Zusammenfassend läßt sich sagen, daß auch die neu entwickelten hochschuldidaktischen Angebote auf breites und weiter wachsendes Interesse und hohe Akzeptanz gestoßen sind. Die Berichte von Teilnehmerinnen und Teilnehmern zeigen durchweg, daß das Angebot als praxisgerecht und motivierend zur weiteren Beschäftigung mit Fragen der eigenen Lehrkompetenz gewertet wurde. Die gewählte methodische Form wurde ebenso wie die teilnehmerorientierte Seminarführung als stimmig, angemessen und positiv beurteilt. Die vermittelten Inhalte setzten beim tatsächlichen Bedarf an und haben die eigene Weiterarbeit offensichtlich angeregt. Sehr positiv wurde von den Absolventen häufig empfunden, daß auch an die praktische Organisation und an den Rahmen professionelle Maßstäbe angelegt wurden. Ob dies so in Zukunft, nach der Auflösung des Zentrums für Neue Lernverfahren der Universität noch gelingt, ist bisher ungeklärt. Mehrtägige Blockveranstaltungen am Wochenende und bis in den späten Abend hinein sind an der Universität immer schwerer möglich (Überstundenverbote für Hausmeister, Sicherheitsbestimmungen, Restriktionen beim Reichen von Kaffee und Imbissen, unzureichende Logistik); eigene, für Weiterbildung geeignete Räume stehen jedoch nicht zur Verfügung.

Angesichts der unverändert hohen Nachfrage und Aufgeschlossenheit gerade der jüngeren Wissenschaftlerinnen und Wissenschafter für Fragen der Unterrichtsoptimierung kann die Weiterentwicklung und kontinuierliche Fortführung der Werkstatt Lehren und Lernen an der Universität Tübingen mit Nachdruck befürwortet werden. Daß dieses Modell auch im Vergleich mit anderen Universitäten offenbar positiv abschneidet, zeigen die inzwischen erkennbaren (und von uns aktiv unterstützten) Übertragungen der Basis-Seminare auf andere Universitäten. Auch in Baden-Württemberg finden sich Initiativen, die die positiven Erfahrungen aufgreifen: in Mannheim Gründung eines Didaktik-Arbeitskreises, in Stuttgart Durchführung eines Basis-Seminars für Angehörige anderer Universitäten nach Tübinger Muster und mit den selben Dozenten, Tutoren-Trainings an der Universität Stuttgart durch die Tübinger Dozenten, Einladungen zur Vorstellung des Programms auf Fachtagungen und auf dem Hochschultag im November in Heidelberg.

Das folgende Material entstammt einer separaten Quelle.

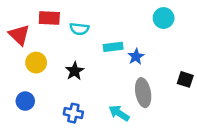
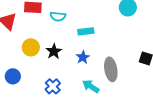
blue star: (136, 57) -> (83, 57), moved
yellow circle: (36, 63) -> (31, 47), moved
blue cross: (73, 113) -> (53, 86), turned 35

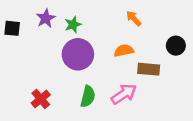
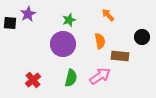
purple star: (46, 18) -> (28, 14), moved
green star: (73, 25) -> (69, 20), moved
orange semicircle: (124, 51) -> (100, 41), turned 91

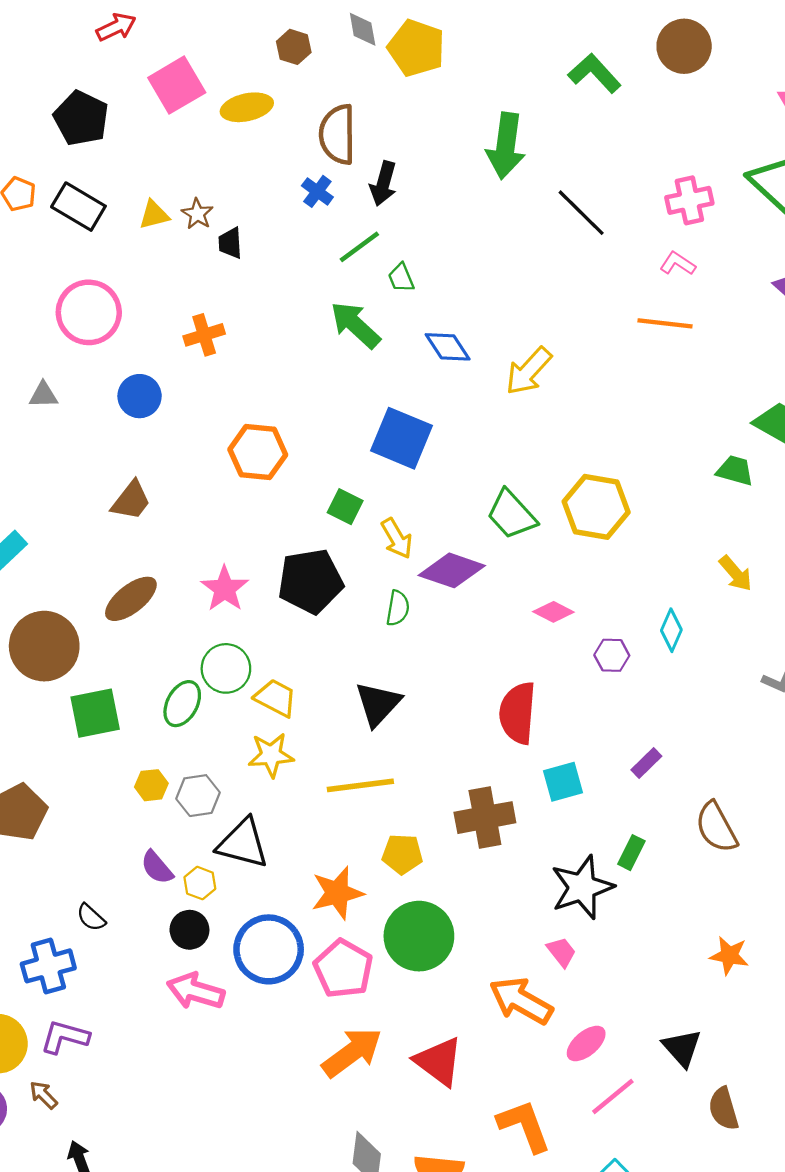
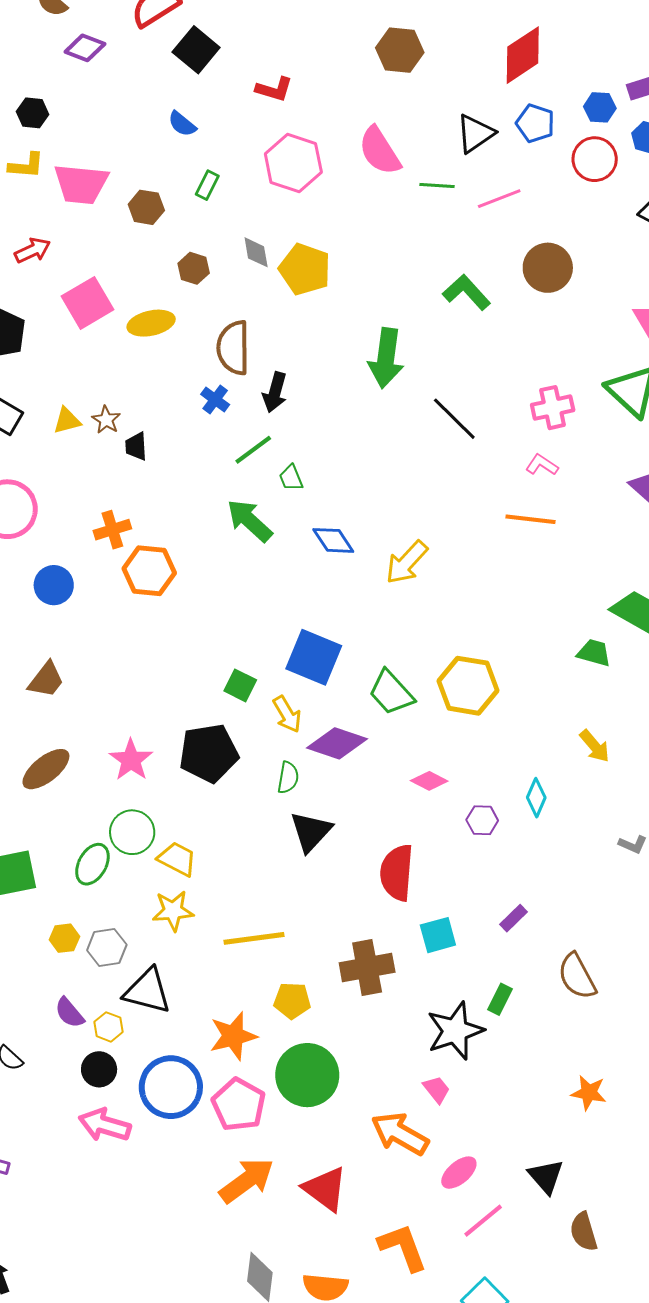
blue square: (402, 438) -> (314, 657), moved
orange hexagon: (258, 452) -> (149, 571), moved
black triangle: (378, 704) -> (311, 832), moved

Dank der Bewilligung unseres Anschlußantrages auch für das Jahr 1997 durch das Ministerium für Wissenschaft, Forschung und Kunst Baden-Württemberg wird in diesem Jahr die Aufbauarbeit fortgeführt werden können. Vollkommen ungeklärt freilich ist die Finanzierung derartiger hochschuldidaktischer Fortbildungsangebote ab 1998, nach Auslaufen des Bewilligungszeitraumes. Die Arbeitsgruppe Hochschuldidaktik der Universität hat die Universitätsleitung deshalb gebeten, nach Wegen für die Sicherung dieses Fortbildungsangebots zu suchen. Die Universität Tübingen wird unter den jetzigen Prämissen aber wahrscheinlich kaum in der Lage sein, die Finanzierung aus eigenen Kräften zu übernehmen und bittet daher zu prüfen, wieweit auch dann noch mit Fördermitteln für Maßnahmen zur Verbesserung der Lehre gerechnet werden kann. So würde das Hochschulsonderprogramm III des Bundes auch künftig die Schaffung eines Finanzierungsprogramms zur Verbesserung der Lehre auf Landesebene zulassen. Die Universität bittet das Land, auch künftig in die (eigentlich selbstverständliche) Fortbildung des eigenen Lehrpersonals an den Universitäten zu investieren.